Oleh sebab itu menjadi sebuah keharusan bagi umat
manusia terutama umat Islam untuk mempelajari dan memahami nilai-nilai yang terkandung dalam
Al-Qur’an. Maka dari itu menjadi aneh tatkala Al-Qur’an sebagai pedoman utama
umat Islam, tetapi kebanyakan dari umat Islam tidak memahami bahkan ada yang
enggan untuk mempelajarinya.
Maka dari itu pada makalah ini akan dibahas sedikit
mengenai Al-Qur’an, yang berkaitan dengan akar kata Al-Qur’an, Nama dan Sifatnya,
perbedaan Al-Qur’an dengan hadis qudsi serta hubungan sunnah dengan AL-Qur’an.
B.
Rumusan
Masalah
Adapun
yang menjadi rumusan masalah dalam makalah ini adalah:
1. Apa
Akar kata Al-Qur’an
2. Apa
saja nama dan bagaimana sifat Al-Qur’an
3. Apa
perbedaan Al-Qur’an dengan hadis qudsi
4. Bagaimana
hubungan sunnah dengan Al-Qur’an
C.
Tujuan
Penulisan
1. Untuk
memenuhi tugas makalah matakuliah Studi Qur’an
2. Sebagai
bahan diskusi
3. Untuk
memperkaya wawasan keilmuan
BAB
II
PEMBAHASAN
A.
Akar
Kata Al_Qur’an
Secara
etimologis, lafadz al-Qur’an berasal dari bahasa Arab, yaitu akar kata dari
Qara’a, yang berarti ‘‘Membaca’’. Al-Qur’an adalah bentuk isim masdar yang
diartikan sebagai isim maf’ul, yaitu maqru’ yang berarti ‘‘yang
dibaca’’.Pendapat lain menyatakan bahwa lafadz al-Qur’an yang berasal dari akar
kata qara’a tersebut juga memiliki arti al-Jam’u yaitu ‘‘mengumpulkan dan
menghimpun’’. Jadi lafadz qur’an dan
qari’ah berarti mengumpulkan dan menghimpun sebagian huruf-huruf dan kata-kata
yang satu dengan yang lainnya.

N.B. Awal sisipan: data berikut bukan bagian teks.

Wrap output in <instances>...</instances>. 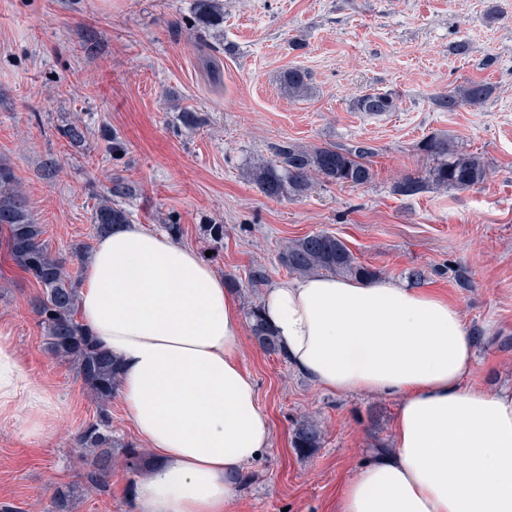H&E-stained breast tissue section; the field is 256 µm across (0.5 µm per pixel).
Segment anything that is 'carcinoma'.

Sementara
ini menurut Schwally dan Weelhausen dalam kitab Dairah al-Ma’arif menulis bahwa
lafadz al-Qur’an berasal dari bahasa Hebrew, yakni dari kata Keryani, yang
berarti ‘‘yang dibacakan’’. [1]
Terdapat
perbedaan pandangan dikalangan para ulama berkaitan dengan asal mula lafadz
(word) al-Qur’an tersebut. Pendapat pertama mengatakan bahwa penulisan lafadz
al-Qur’an dibubuhi dengan huruf hamzah (mahmuz). Sedangkan pendapat yang lain
mengatakan bahwa lafadz tersebut tidak dibubuhi dengan huruf hamzah (ghairu
mahmuz). Untuk pendapat yang disebutkan terakhir ini diwakili oleh al-Syafi’i,
al-Fara, dan al-Asy’ari. Dibawah ini akan diuraikan argument dari masing-masing
pendapat tersebut.
1.
Menurut al-Syafi’i lafadz al-Qur’an bukanlah
musytaq (tidak terampil dari akar kata apapun) dan bukan pula mahmuz (tidak
dibubuhi dengan huruf hamzah ditengahnya). Dengan kata lain bahwa lafadz
al-Qur’an itu adalah ismu jamid ghairu mahmuz, yaitu suatu isim yang berkaitan
dengan nama yang khusus di berikan al-Qur’an, sama halnya dengan nama Taurat
dan Injil. Jadi, menurut al-Syafi’i, lafadz tersebut bukan berasal dari akar
kata qara’a, yang berarti ‘‘membaca’’ sebagaimana disebutkan di tasa. Sebab
menurutnya lebih lanjut kalau al-Qur’an tersebut diambil dari akar kata qara’a,
maka semua yang dibaca pasti dapat dinamakan al-Qur’an.
2.
Menurut al-Asy’ari dan para pengikutnya,
menyatakan bahwa lafadz al-Qur’an tidak berhamzah dan merupakan pecahan
(musytaq) dari akar kata qarana, yang berarti ‘‘ menggabungkan’’. Dalam hal ini
ia mengemukakan contoh kalimat qaranat al-syai’u bi al-syai’i, yaitu
menggabungkan sesuatu dengan sesuatu yang lain. Dengan demikian Kitab itu
dinamakan al-Qur’an karena suarah-surah dan ayat-ayat al-Qur’an itu dihimpun
dan digabungkan dalam satu mushaf.
3.
Menurut al-Fara’, lafadz al-Qur’an tidak
berhamzah dan merupakan pecahan (musytaq) dari kata qara’in (jamak dari kata
qarinah), yang berarti ‘‘kaitan, indikator, petunjuk’’. Hal ini disebabkan
karena sebagian ayat-ayat al-Qur’an itu serupa dengan ayat yang lain, oleh
karenanya seolah-olah sebagian ayat-ayatnya merupakan indikator (petunjuk) dari
apa yang dimaksud oleh ayat-ayat yang lain.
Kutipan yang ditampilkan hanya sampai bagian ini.